Pose landmark coordinates>
=======
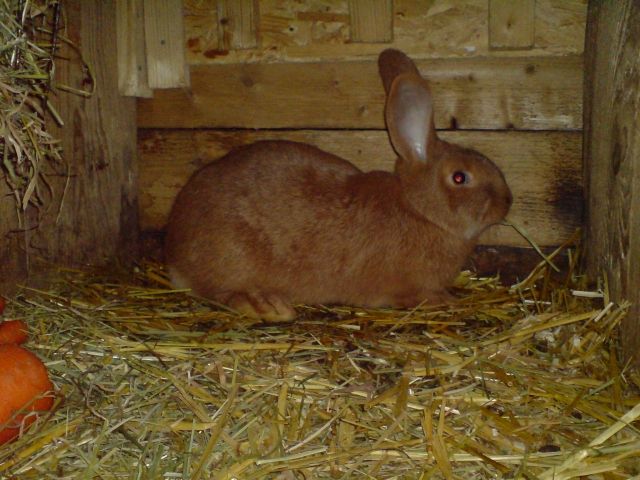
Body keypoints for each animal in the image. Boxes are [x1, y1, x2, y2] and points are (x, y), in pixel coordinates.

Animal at [165, 48, 513, 321]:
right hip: (233, 257)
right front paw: (445, 300)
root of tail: (176, 251)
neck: (421, 212)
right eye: (459, 177)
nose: (507, 202)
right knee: (218, 292)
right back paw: (267, 306)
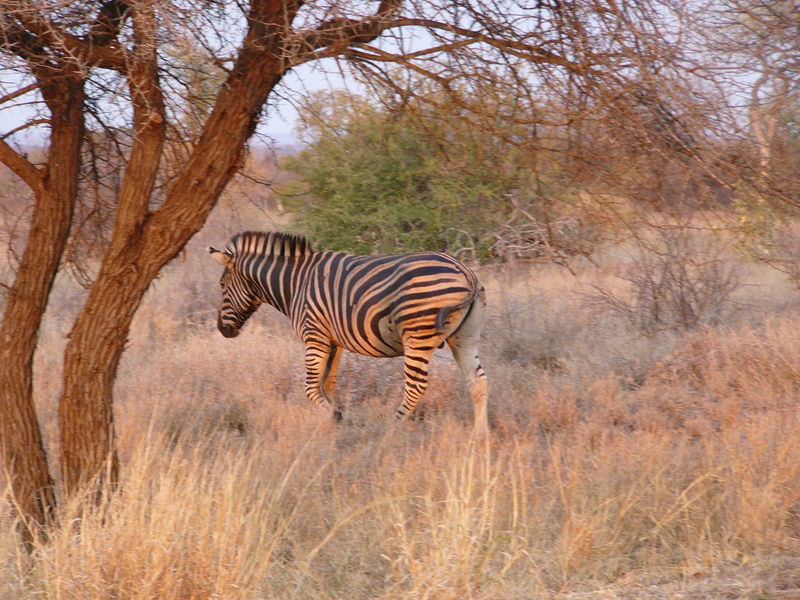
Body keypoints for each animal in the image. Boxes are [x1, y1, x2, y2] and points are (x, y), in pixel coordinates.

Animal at [208, 232, 488, 434]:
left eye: (221, 285)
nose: (223, 330)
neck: (295, 284)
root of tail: (467, 273)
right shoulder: (334, 341)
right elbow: (327, 383)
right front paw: (333, 419)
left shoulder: (314, 334)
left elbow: (310, 387)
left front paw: (335, 416)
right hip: (465, 337)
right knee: (478, 381)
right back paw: (479, 436)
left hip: (417, 335)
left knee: (416, 386)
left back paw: (391, 426)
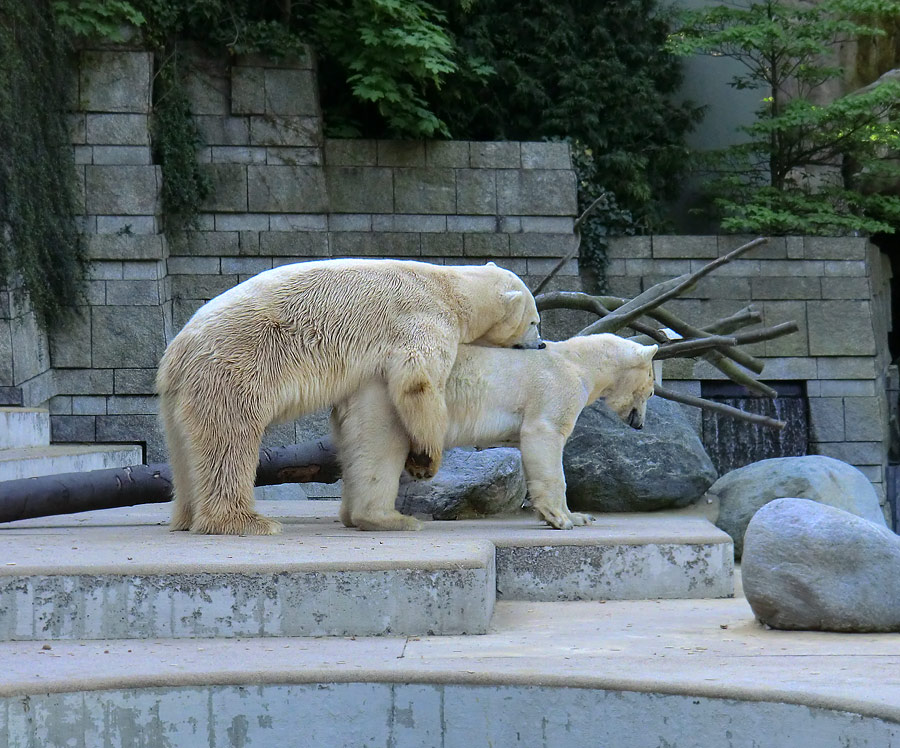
=======
Begin at the first line of the records and please reproduce every line exactly through the one containing "neck: (421, 212)", leaving all pictures out.

Exercise result>
Body keypoints for each animal in the image. Boxes are [x1, y1, x2, y2] and points are (x, y), in pixel coordinates.

Animal at [165, 48, 513, 321]:
right hip: (233, 257)
right front paw: (445, 300)
root of tail: (176, 251)
neck: (421, 212)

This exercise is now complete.